Board member Scott Feldt countered that over the long run, the district could make money through increased enrollments.
Board member Kristin Hesselbacher, who like Severson and Stottler has had a child in the Challenge Program, said the expansion would help the district include students from groups that are under-represented in the Challenge Program. She said the district could address a longtime criticism that the program serves mostly white, middle-class students from the east side.
The board can mae decisions on what members think and what they feel, but the board has embraced the principle of making decisions based on data, and there's not enough data to make a decision about this expansion, Severson argued.
Suspended administrator will retire
A Janesville School District administrator who has been on paid leave pending an investigation is retiring, the district announced Tuesday.
The school board approved Barb Hilliker's retirement after meeting in closed session Tuesday night.
Hilliker has been on paid leave since Feb. 10. Officials have not said why. Her retirement goes into effect March 31.

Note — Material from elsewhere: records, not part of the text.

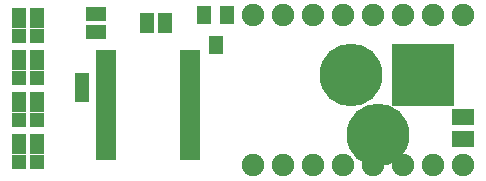
<source format=gts>
G04 (created by PCBNEW-RS274X (2012-apr-16-27)-stable) date Sun 05 Jan 2014 06:44:37 PM EST*
G01*
G70*
G90*
%MOIN*%
G04 Gerber Fmt 3.4, Leading zero omitted, Abs format*
%FSLAX34Y34*%
G04 APERTURE LIST*
%ADD10C,0.006000*%
%ADD11C,0.209000*%
%ADD12R,0.209000X0.209000*%
%ADD13R,0.070000X0.036000*%
%ADD14R,0.047600X0.059400*%
%ADD15R,0.075000X0.055000*%
%ADD16R,0.045000X0.065000*%
%ADD17R,0.065000X0.045000*%
%ADD18R,0.050000X0.040000*%
%ADD19R,0.051400X0.051400*%
%ADD20C,0.075000*%
G04 APERTURE END LIST*
G54D10*
G54D11*
X71750Y-26500D03*
G54D12*
X74150Y-26500D03*
G54D11*
X72650Y-28500D03*
G54D13*
X66400Y-29150D03*
X66400Y-28900D03*
X66400Y-28640D03*
X66400Y-28380D03*
X66400Y-28130D03*
X66400Y-27870D03*
X66400Y-27610D03*
X66400Y-27360D03*
X66400Y-27100D03*
X66400Y-26850D03*
X66400Y-26590D03*
X66400Y-26330D03*
X66400Y-26080D03*
X66400Y-25820D03*
X63600Y-25820D03*
X63600Y-26080D03*
X63600Y-26320D03*
X63600Y-26590D03*
X63600Y-26850D03*
X63600Y-27100D03*
X63600Y-27360D03*
X63600Y-27610D03*
X63600Y-27870D03*
X63600Y-28130D03*
X63600Y-28380D03*
X63600Y-28640D03*
X63600Y-28900D03*
X63600Y-29150D03*
G54D14*
X67250Y-25500D03*
X66875Y-24500D03*
X67625Y-24500D03*
G54D15*
X75500Y-27875D03*
X75500Y-28625D03*
G54D16*
X65550Y-24750D03*
X64950Y-24750D03*
G54D17*
X63250Y-24450D03*
X63250Y-25050D03*
G54D18*
X62800Y-26900D03*
X62800Y-27180D03*
X62800Y-26620D03*
G54D16*
X61300Y-24600D03*
X60700Y-24600D03*
X60700Y-26000D03*
X61300Y-26000D03*
X61300Y-27400D03*
X60700Y-27400D03*
X61300Y-28800D03*
X60700Y-28800D03*
G54D19*
X60705Y-28000D03*
X61295Y-28000D03*
X60705Y-29400D03*
X61295Y-29400D03*
X60705Y-25200D03*
X61295Y-25200D03*
X60705Y-26600D03*
X61295Y-26600D03*
G54D20*
X68500Y-29500D03*
X69500Y-29500D03*
X70500Y-29500D03*
X71500Y-29500D03*
X72500Y-29500D03*
X73500Y-29500D03*
X74500Y-29500D03*
X75500Y-29500D03*
X75500Y-24500D03*
X74500Y-24500D03*
X73500Y-24500D03*
X72500Y-24500D03*
X71500Y-24500D03*
X70500Y-24500D03*
X69500Y-24500D03*
X68500Y-24500D03*
M02*

</source>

The Gazette has requested copies of documents relating to the investigation.
"The District is currently processing this request and will work diligently to provide such records as soon as practicable," according to a statement.
Hilliker led the district's special education department, overseeing programs for students with disabilities.
"The Board appreciates Ms. Hilliker's many years of service with the district and wishes Ms. Hilliker well in her retirement," according to the statement. "Ms. Hilliker thanks the board for the opportunity to serve the district."
Superintendent Karen Schulte said Feb. 20 that Hilliker was being investigated for work-related issues.
Hilliker had worked in special education in the district since 1980. Her salary this year was $112,707.